- **JOB**
Return all the entries below exactly, except for the images they hold.
━━━ EXTRACTED INFORMATION
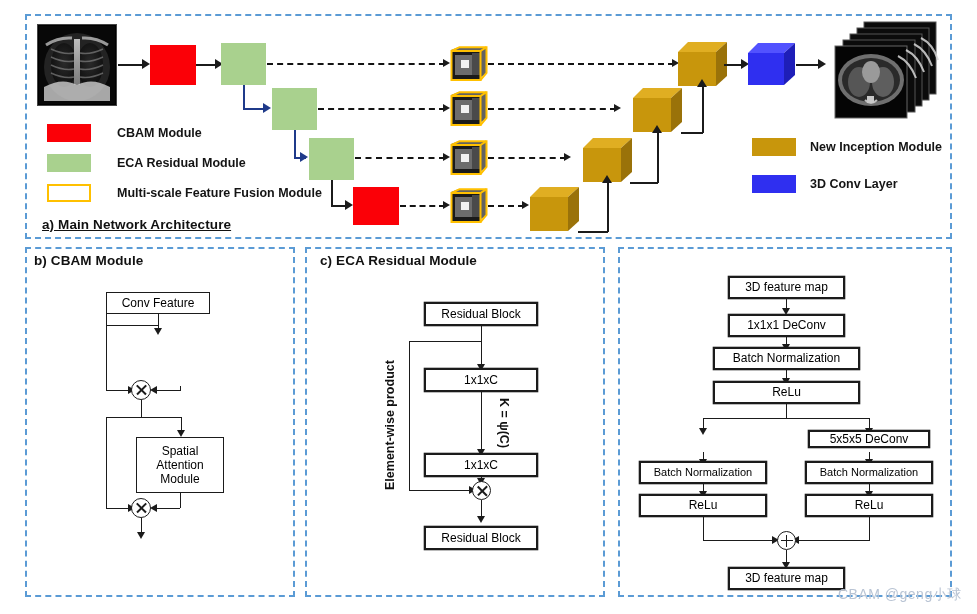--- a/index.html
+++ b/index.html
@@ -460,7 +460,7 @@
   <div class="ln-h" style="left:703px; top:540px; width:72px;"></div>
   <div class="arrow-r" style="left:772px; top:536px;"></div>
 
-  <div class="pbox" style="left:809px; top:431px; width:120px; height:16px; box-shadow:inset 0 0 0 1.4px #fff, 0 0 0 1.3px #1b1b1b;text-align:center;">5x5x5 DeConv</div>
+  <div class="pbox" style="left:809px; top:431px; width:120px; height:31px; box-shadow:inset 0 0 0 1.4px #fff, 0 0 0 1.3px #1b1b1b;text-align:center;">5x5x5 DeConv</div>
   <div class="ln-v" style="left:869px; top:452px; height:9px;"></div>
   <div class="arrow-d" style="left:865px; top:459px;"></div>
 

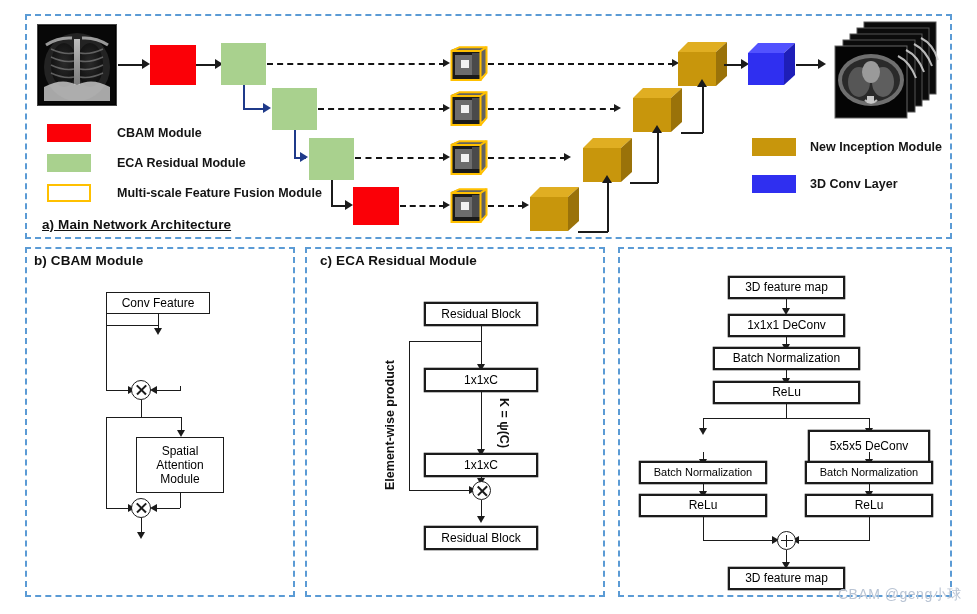--- a/index.html
+++ b/index.html
@@ -387,6 +387,7 @@
   <div class="ln-v" style="left:141px; top:518px; height:16px;"></div>
   <div class="arrow-d" style="left:137px; top:532px;"></div>
 
+  <div class="pbox" style="left:105px; top:540px; width:110px; height:22px;">Refined Feature</div>
 
   <div class="panel" style="left:305px; top:247px; width:300px; height:350px;"></div>
   <div class="panel-title" style="left:320px; top:253px;">c) ECA Residual Module</div>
━━━━━━
- **SOLUTION TO THIS TASK**
--- a/index.html
+++ b/index.html
@@ -460,7 +460,7 @@
   <div class="ln-h" style="left:703px; top:540px; width:72px;"></div>
   <div class="arrow-r" style="left:772px; top:536px;"></div>
 
-  <div class="pbox" style="left:809px; top:431px; width:120px; height:16px; box-shadow:inset 0 0 0 1.4px #fff, 0 0 0 1.3px #1b1b1b;text-align:center;">5x5x5 DeConv</div>
+  <div class="pbox" style="left:809px; top:431px; width:120px; height:31px; box-shadow:inset 0 0 0 1.4px #fff, 0 0 0 1.3px #1b1b1b;text-align:center;">5x5x5 DeConv</div>
   <div class="ln-v" style="left:869px; top:452px; height:9px;"></div>
   <div class="arrow-d" style="left:865px; top:459px;"></div>
 

--- a/index.html
+++ b/index.html
@@ -387,6 +387,7 @@
   <div class="ln-v" style="left:141px; top:518px; height:16px;"></div>
   <div class="arrow-d" style="left:137px; top:532px;"></div>
 
+  <div class="pbox" style="left:105px; top:540px; width:110px; height:22px;">Refined Feature</div>
 
   <div class="panel" style="left:305px; top:247px; width:300px; height:350px;"></div>
   <div class="panel-title" style="left:320px; top:253px;">c) ECA Residual Module</div>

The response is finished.